Implementation:Speechbrain Speechbrain Voicebank Composite Eval
| Knowledge Sources | |
|---|---|
| Domains | Multi_Task_Learning, Speech_Enhancement |
| Last Updated | 2026-02-09 00:00 GMT |
Overview
Concrete tool for computing composite objective enhancement scores (CSIG, CBAK, COVL) provided by the SpeechBrain library.
Description
This module provides the eval_composite function for computing composite objective speech enhancement quality metrics in Python. It calculates three composite scores: CSIG (signal distortion), CBAK (background noise intrusiveness), and COVL (overall quality), based on weighted combinations of WSS (Weighted Spectral Slope), LLR (Log-Likelihood Ratio), segmental SNR, and PESQ. The implementation includes helper functions for LP coefficient computation, WSS distance, LLR distance, and segmental SNR calculation. Values are clipped to the MOS range [1, 5].
Usage
Use this module as a utility for evaluating speech enhancement quality. It is imported by the Voicebank MTL training recipe to provide composite evaluation metrics.
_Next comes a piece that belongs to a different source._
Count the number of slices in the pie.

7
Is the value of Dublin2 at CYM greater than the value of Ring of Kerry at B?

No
Can also be used standalone to compare reference and degraded audio signals at 16kHz sample rate.
Code Reference
Source Location
- Repository: SpeechBrain
- File: recipes/Voicebank/MTL/ASR_enhance/composite_eval.py
Signature
def eval_composite(ref_wav, deg_wav):
"""Compute composite speech enhancement metrics.
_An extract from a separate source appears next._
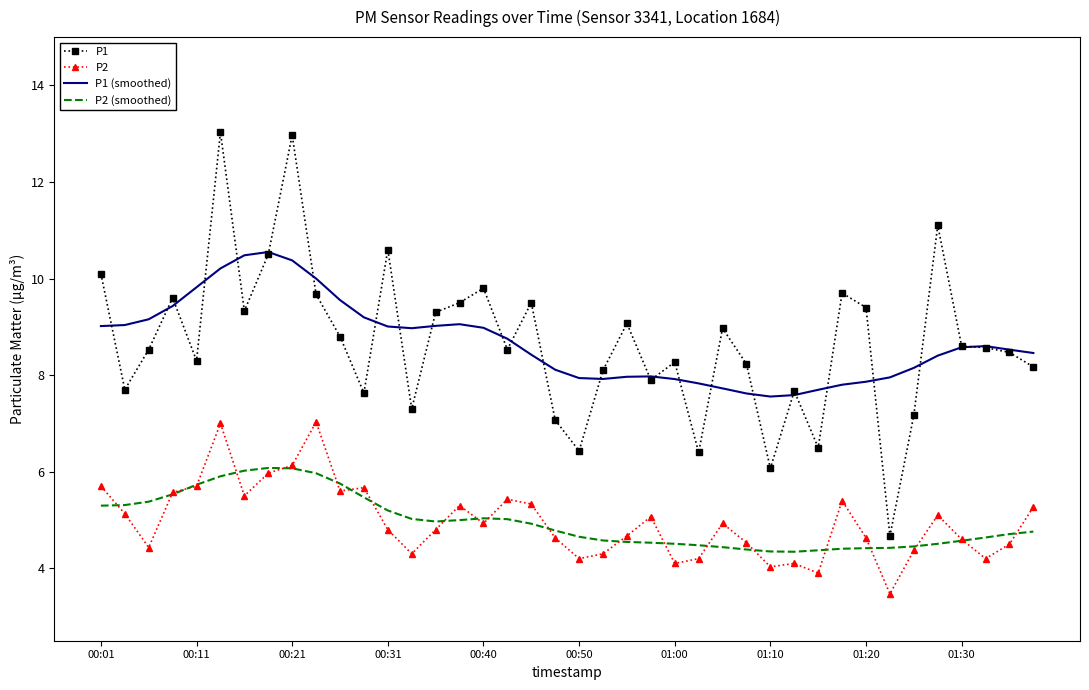

What is the greatest value displayed?

13.0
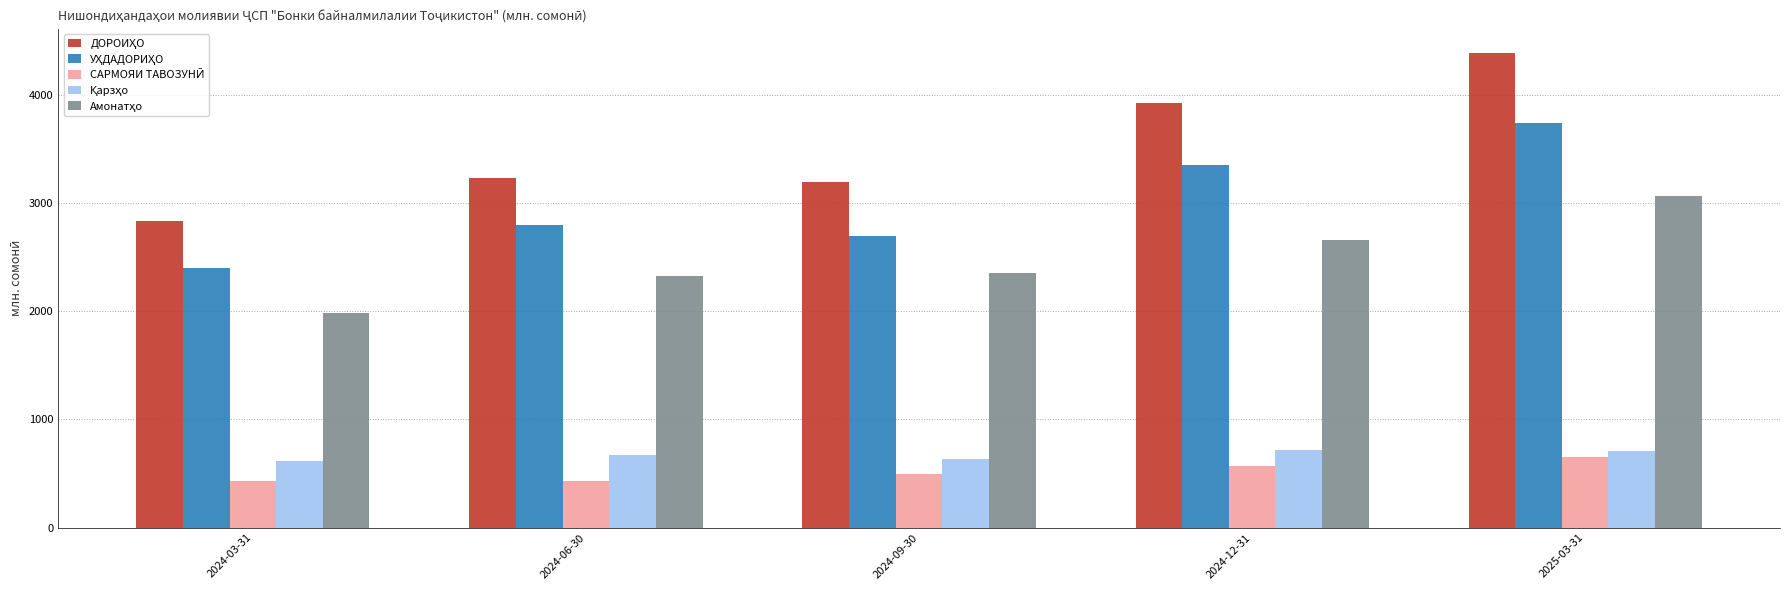

What is the spread (max minus min) of values at 2024-09-30?

2696.1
Returns dict with keys: csig, cbak, covl
"""
...
Import
from composite_eval import eval_composite
result = eval_composite(reference_wav, degraded_wav)
I/O Contract
Inputs
| Name | Type | Required | Description |
|---|---|---|---|
| ref_wav | numpy.ndarray | Yes | Reference (clean) waveform signal |
| deg_wav | numpy.ndarray | Yes | Degraded (enhanced/noisy) waveform signal |
Outputs
| Name | Type | Description |
|---|---|---|
| result | dict | Dictionary with keys "csig", "cbak", "covl" containing MOS-clipped composite scores |
Usage Examples
from composite_eval import eval_composite
import numpy as np
# Evaluate enhancement quality
ref = np.random.randn(16000) # 1 second at 16kHz
deg = np.random.randn(16000)
scores = eval_composite(ref, deg)
print(f"CSIG: {scores['csig']:.2f}, CBAK: {scores['cbak']:.2f}, COVL: {scores['covl']:.2f}")